5. Нельзя, разумеется, забывать о том, что «миролюбивое» христианство развязало чудовищную войну против язычников Европы, а также — обо всех прочих войнах, благословлённых им. Но значит ли это, что имя Христа должно стать для нас, русских, как хотят этого «православные» фундаменталисты, символом борьбы за национальную независимость? Отнюдь. Нужно различать саму борьбу, её цели и её результаты. Разгромивший под стягами Спаса бесчисленное множество врагов, русский народ прозябал в то же время в жесточайшем рабстве у татарских и немецких помещиков «православной» России, а рыцари-крестоносцы доблестно гибли за тридевять земель от Родины за «гроб Господень», освобождение которого из рук«неверных» не имело никакого практического значения ни для рыцарей, ни для их народов. Я не думаю, что это придаёт какое-то очарование периоду безраздельного господства христианства в Европе.

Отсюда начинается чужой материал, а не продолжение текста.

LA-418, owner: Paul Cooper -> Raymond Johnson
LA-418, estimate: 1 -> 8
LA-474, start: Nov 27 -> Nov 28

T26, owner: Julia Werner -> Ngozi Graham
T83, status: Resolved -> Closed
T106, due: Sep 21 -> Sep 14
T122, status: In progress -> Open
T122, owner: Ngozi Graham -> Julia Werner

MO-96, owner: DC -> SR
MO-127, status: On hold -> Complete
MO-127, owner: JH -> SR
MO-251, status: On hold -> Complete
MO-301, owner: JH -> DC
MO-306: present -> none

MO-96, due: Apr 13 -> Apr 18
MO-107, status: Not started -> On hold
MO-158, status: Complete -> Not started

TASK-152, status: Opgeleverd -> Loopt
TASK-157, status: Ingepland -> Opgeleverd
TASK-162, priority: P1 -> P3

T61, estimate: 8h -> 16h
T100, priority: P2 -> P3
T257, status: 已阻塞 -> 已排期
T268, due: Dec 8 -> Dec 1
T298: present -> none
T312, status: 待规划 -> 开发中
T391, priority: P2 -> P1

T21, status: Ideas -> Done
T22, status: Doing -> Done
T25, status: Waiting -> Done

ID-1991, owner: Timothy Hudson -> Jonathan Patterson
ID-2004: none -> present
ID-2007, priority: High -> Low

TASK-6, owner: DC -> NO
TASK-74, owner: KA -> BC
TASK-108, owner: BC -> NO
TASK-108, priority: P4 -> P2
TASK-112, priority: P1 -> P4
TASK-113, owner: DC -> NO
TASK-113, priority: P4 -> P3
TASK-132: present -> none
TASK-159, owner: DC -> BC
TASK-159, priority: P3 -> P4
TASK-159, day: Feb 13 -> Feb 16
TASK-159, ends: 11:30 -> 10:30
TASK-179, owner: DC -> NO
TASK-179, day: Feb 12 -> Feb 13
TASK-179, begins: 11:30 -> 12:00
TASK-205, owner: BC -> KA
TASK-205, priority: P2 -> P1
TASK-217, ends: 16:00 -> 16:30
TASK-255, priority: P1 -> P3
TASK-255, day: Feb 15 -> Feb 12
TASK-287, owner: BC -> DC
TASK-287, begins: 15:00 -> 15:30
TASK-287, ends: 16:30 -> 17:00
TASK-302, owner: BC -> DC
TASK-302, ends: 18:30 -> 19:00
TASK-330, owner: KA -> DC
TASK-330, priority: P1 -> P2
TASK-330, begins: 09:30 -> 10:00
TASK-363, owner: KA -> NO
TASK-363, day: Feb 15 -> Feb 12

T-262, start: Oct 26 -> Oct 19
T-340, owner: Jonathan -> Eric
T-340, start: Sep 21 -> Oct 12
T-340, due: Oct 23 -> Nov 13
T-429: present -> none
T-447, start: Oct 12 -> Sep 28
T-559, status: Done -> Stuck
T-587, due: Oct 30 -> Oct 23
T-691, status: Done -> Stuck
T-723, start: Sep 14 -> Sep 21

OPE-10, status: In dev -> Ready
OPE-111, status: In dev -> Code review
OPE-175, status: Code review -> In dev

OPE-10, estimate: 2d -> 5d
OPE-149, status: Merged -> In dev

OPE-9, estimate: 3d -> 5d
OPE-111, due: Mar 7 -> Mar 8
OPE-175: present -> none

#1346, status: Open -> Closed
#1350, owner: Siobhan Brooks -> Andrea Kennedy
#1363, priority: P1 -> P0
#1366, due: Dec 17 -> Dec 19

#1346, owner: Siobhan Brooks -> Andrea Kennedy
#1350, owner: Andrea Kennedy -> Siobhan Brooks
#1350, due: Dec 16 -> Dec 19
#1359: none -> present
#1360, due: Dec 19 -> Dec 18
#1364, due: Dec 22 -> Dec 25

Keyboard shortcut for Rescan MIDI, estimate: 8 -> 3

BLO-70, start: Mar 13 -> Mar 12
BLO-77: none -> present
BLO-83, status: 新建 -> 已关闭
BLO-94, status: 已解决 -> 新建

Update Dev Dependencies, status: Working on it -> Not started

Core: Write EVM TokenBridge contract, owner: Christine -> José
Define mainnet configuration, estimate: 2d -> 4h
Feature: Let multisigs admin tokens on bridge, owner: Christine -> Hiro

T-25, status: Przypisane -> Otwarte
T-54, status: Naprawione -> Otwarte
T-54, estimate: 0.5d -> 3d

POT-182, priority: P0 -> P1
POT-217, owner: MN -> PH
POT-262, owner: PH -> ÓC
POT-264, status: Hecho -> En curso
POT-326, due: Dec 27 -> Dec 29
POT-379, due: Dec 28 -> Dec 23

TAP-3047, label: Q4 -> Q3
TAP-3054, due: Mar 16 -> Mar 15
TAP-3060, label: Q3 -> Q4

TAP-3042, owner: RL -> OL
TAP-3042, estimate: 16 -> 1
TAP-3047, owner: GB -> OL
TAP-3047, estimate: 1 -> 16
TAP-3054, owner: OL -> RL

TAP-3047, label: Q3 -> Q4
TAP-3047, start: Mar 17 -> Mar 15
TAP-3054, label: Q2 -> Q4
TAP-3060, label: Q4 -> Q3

6. Миф Вотана, т.е. архетип Вотана — прямо противоположен. Не «смирение», не«мученичество» в христианском смысле обозначает его подвиг, но присутствующую во всех индоевропейских религиях идею: великая цель требует великих усилий. Вотан пронзает себя копьём и висит на стволе Мирового Древа девять дней и ночей. В отличие от воспринимаемого верующими как факт распятия Христа под аплодисменты жаждущих «спасения», поступок Вотана следует воспринимать в первую очередь не как само явление «мученичества», а как соединение персонажа с символом всего сущего — ясенем Иггдрасилем. Не «мученичество» Вотана, а это соединение было необходимым для обретения Мудрости, ну а если для этого нужно пройти через боль и страдания — такова реальность. Собственно, целью довольно трудных и связанных с риском обрядов инициации (посвящения) была проверка молодёжи племени — будущих воинов — в их готовности преодолевать препятствия, но уж никак не «добровольное страдание». Ту же идею символизирует миф о том, как Вотан отдал один глаз великану Мимиру за глоток из колодца Мудрости. Кстати, никому из древних язычников, в отличие от самоистязателей-отшельников в христианстве, не приходило в голову прибить себя копьём к дереву или выколоть себе глаз и стать таким же мудрым, как Вотан, что ещё раз говорит о противоположности Нордического мифа (иносказательного обозначения какого-то явления) и якобы исторического факта распятия Христа («Христос терпел и нам велел...»).
7. Язычество древней Европы породило совсем иной тип человека и тип воина, чем христианский «ратник Христов». Пример Вотана говорил свею или тевтону о том, что ради величественной цели приходится жертвовать собою, например — рисковать жизнью в неравном бою. Замечу, что бой в глазах язычника и есть ритуал, жертвоприношение Богам войны, к которым относится и Вотан, причём быть раненым или погибнуть в бою никакой воин не стремится (сравните со стремлением христианских святых к саморазрушению, к фактической смерти при жизни). И даже будучи раненым, воин возвращается домой с победой, подобно тому, как Вотан возвращается к Богам и Богиням Асгарда, обладая рунами. Если тот же викинг погибал на поле брани, то считалось, что он занял своё место в свите Вотана, которого скандинавы называли Одином, т.е. опять же обрел нечто величественное, однако не сами фактом страдания, а фактом участия в бою.